Baseball, 'Bull Durham' and the Classroom
My classes have come to a close for another year while professional baseball is finding its summer stride. I have come to see that my classes over the span of a semester are a lot like a baseball season. There is an ebb and flow. Some days I win, some days I lose and some days it snows.
June marks the 20th anniversary of the greatest baseball film ever made, Bull Durham. Americans have long looked to baseball for metaphors for life, so it should not surprise us that our best baseball movie offers lessons for life too. As a teacher I have often found myself stuck in the classroom caught in a Bull Durham moment.
I was college student when the film appeared, more Nuke LaLoosh than Crash Davis, but what became important to me was how, as a manager (or in my case, a college professor), I found myself in situations conjuring up the laconic manager of the Durham Bulls.

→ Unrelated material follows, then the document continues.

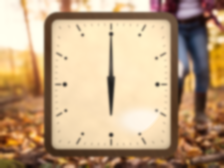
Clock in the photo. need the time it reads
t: 6:00
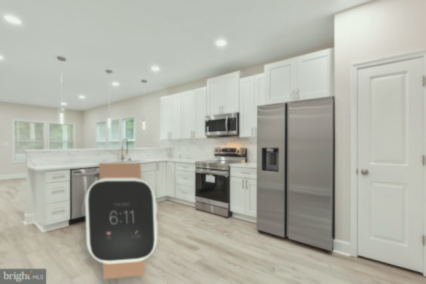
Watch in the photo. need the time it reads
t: 6:11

Here are the things baseball, through this classic film, can teach professors.
"This is the part of the job I hate."
The Bulls' world-weary manager would begin every firing or trade notice to a player with that same banal opening. He has used this line so many times, the viewer realizes, that it is clearly a defense against the disappointment or anger that is about to erupt. He does hate axing his players, but he has only found one way of getting through the experience.
As I find myself writing grades on exams and papers that are bound to disappoint students, I try to channel that empathy -- minus the tight pants and stirrup socks. When I fail a student, or even more painfully, assign the earned B to someone aching to get into medical school, I always want to tell them this is the part of the job I hate too. Likewise, when giving unwanted news I try for that elusive mix of distance and warmth: "Harry, you're a good student, but this class didn't work out for you."
"Sometimes you win, sometimes you lose, sometimes ... it rains."
During a long road trip the team gets in a funk from the grind of daily games and life on the road. Crash Davis, the Bulls' old-hand, reminds everyone to understand baseball in the simplest terms. It is hard to let go of a class period, but sometimes, fatigue and routine set in and a rain-out, or more likely for me, a snow-out or flu-out, gives a precious day off and everyone comes back refreshed. Crash turns on sprinklers at a ball park to force a rain-out. That's not a trick I can pull, but I never worry about a lost day in the term, because my students always seem the better for it. Ironically, the closest I've come to crating my own rain-out is to have a sun-out. When spring comes students love to have a class outside. Usually they don't concentrate as well when I hold a class outdoors ("Look, a squirrel!") and we don't get through the same amount of material covered, but the change helps them recover.
"Lollygaggers!"
Even though it is a risk, even though it breaks the code of being a nice, nurturing teacher ... sometimes a class has to have a throw-the-bats-in-the-shower moment. Like the skipper in Bull Durham, you can only do this once per class. But it can work.
In the film, this scene comes as the team hits the doldrums of mid-season, underperforming for some inscrutable reason. He tries to be a door's-always-open kind of skipper, most teachers work the same way today, but sometimes that isn't enough. It can even be counterproductive because his squad doesn't feel the pressure of high expectations or consequence for failure. So, with my own voice raised I have called my classes out: "You aren't reading carefully, you aren't thinking critically, you aren't writing and you aren't learning with any passion - that makes you lollygaggers!"
"I believe..."
Early in the film the apparently cynical Crash Davis is challenged to explain what, if anything, he believes in and I have thought about giving a similar speech for my students.
I believe in the books, the chalk and the essay, the elegant thesis, the counter-intuitive argument and problem sets.
I believe the data doesn't lie.
I believe there ought to be a constitutional amendment protecting academic freedom and banning college rankings.
I believe in good clear jargon-free writing that dares to communicate arguments that intelligent people would want to read. And I believe in slow, deep learning that lasts for a whole semester.
Oh, and high fiber and good scotch are cool too.
Teaching, I find is a lot like Susan Sarandon's Annie Savoy describes baseball. It "may be a religion full of magic, cosmic truth, and the fundamental ontological riddles of our time, but it's also a job."
Bio
James Tuten is an assistant professor of history at Juniata College, in Huntingdon, Pennsylvania. Unable to bring himself to root for the Pittsburgh Pirates, he supports the Atlanta Braves via the TBS cable network.